Тяжело полоненному орлу в тюрьме. Каждая его мысль принадлежит борьбе рабочих. Каждая капля крови зовет туда, где уже закипают первые революционные бои. Жадно ловит он каждую весточку с воли. А ему в это время приходится в тюрьме заниматься исследованием о «законах движения».
«С моей главной работой («законы движения») произошла заминка. Основная ее часть в первоначальном наброске уже давно готова, но еще (несколько хаотична. Теперь надо приводить ее в порядок, объединять, разрабатывать. Такой труд привлекает меня всегда гораздо менее, чем духовное зачатие произведения, его рождение и первый рост» — пишет он в письме от 10 июня 1917 г. Карл Либкнехт ищет забвения от тех мыслей, которые не дают ему спокойно жить, и не находит его. Сломить железные решетки еще нельзя — он это знает. А вольное сердце так жаждет свободы… Если не зажать его в кулак, то будет плохо: не вынести этих мук, не справиться с этой страстной мучительной жаждой выйти на волю и приобщиться к борьбе рабочих против их врагов. «Терпение и терпение» — говорит себе на каждом шагу Либкнехт. К себе лично он при данной обстановке должен обращаться с этим призывом. Но другим, не закованным в цепи, не замурованным в каменном мешке каторжной тюрьмы, другим, находящимся на воле, он дает иные советы. Рабочим, которых их социал-шовинистские вожди заклинают еще «потерпеть», пока кончится война, Либкнехт в маленькой записочке (от 9 дек. 1917 г.) передает другой завет:
— Терпение — добродетель рабов. Для уничтожения рабства необходимо удвоеннное нетерпение!

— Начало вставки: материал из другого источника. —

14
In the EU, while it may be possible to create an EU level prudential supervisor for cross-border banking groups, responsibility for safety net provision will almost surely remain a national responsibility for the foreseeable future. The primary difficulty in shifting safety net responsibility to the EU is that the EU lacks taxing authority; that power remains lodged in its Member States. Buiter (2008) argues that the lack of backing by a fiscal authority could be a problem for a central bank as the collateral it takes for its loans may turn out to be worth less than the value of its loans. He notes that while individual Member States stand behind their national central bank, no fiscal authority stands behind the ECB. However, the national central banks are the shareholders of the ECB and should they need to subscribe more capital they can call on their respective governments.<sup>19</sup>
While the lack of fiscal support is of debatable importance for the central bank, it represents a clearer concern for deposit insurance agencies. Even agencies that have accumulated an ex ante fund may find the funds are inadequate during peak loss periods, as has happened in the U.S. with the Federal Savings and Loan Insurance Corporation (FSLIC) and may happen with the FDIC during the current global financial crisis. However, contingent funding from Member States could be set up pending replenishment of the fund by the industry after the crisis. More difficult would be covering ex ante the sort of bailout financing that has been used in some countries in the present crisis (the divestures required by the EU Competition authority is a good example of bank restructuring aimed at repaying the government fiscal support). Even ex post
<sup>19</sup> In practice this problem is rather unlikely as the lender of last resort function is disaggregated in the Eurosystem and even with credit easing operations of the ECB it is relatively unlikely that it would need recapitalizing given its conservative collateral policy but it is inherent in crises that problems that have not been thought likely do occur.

В это же время в другой тюремной клетке томится Роза Люксембург. Все помышления этой великой революционерки тоже принадлежат, конечно, разгорающейся освободительной борьбе пролетариата. «Розу навещай возможно чаще, — пишет Карл своей жене, — пиши ей и заботься об ее здоровье. Скажи ей, как много и с какой любовью я о ней думаю…»

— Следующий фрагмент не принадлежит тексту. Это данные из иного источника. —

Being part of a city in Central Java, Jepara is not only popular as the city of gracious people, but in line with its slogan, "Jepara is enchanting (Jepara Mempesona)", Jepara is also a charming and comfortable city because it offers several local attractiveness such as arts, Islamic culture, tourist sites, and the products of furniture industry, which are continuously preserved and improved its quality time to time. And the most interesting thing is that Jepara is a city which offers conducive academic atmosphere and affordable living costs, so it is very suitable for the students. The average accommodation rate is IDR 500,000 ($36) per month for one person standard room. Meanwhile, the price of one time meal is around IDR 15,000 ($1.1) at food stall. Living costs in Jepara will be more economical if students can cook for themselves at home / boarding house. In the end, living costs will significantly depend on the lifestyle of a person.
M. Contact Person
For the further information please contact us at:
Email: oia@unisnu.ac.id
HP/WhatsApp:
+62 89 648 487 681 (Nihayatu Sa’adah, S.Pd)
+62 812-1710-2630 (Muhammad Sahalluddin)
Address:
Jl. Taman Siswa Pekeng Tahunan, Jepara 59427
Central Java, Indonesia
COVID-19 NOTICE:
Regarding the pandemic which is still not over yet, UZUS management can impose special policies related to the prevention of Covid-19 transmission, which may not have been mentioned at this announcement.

Все думы — на воле. А там решается прежде всего вопрос о том, быть или не быть самостоятельной коммунистической рабочей партии, наступил ли уже момент для окончательного разрыва со старой «единой» с.-д. партией, с новым объединением «всей оппозиции», где большинство составляют центристы.
21—23 сентября 1916 г. состоялась всегерманская конференция «старой» с.-д. партии. Группа «Интернационал» еще участвует в ней. Сторонница этой группы Кэте Дункер выступает на конференции с бичующей речью, но на окончательный разрыв группа еще не идет. Друзья Либкнехта в листках и на собраниях напоминают сторонникам Эберта и Шейдемана слова старого Бебеля, которые еще вчера цитировались всеми: «Пока я дышу и могу писать и говорить, иначе не будет: я останусь смертельным врагом этого буржуазного общества и этого государственного порядка, я буду постоянно подкапываться под их жизненные основы и постараюсь устранить их, как только смогу». В ответ на это социал-шовинисты только смеются спартаковцам в лицо. Что раскол неизбежен, это уже ясно и тем, кто раньше не видел этого. Но тем не менее эта операция, одна только могущая принести спасение, затягивается. Летом 1917 г. в статье «Борьба против Легина» Либкнехт из тюрьмы высказывается за раскол: «Расколоть организацию, которая стала путами для классовой борьбы, означает увеличить боеспособность рабочих». Но на воле спартаковцы к расколу еще Не созрели. Да и сам Либкнехт ставит вопрос о расколе только еще в общей форме.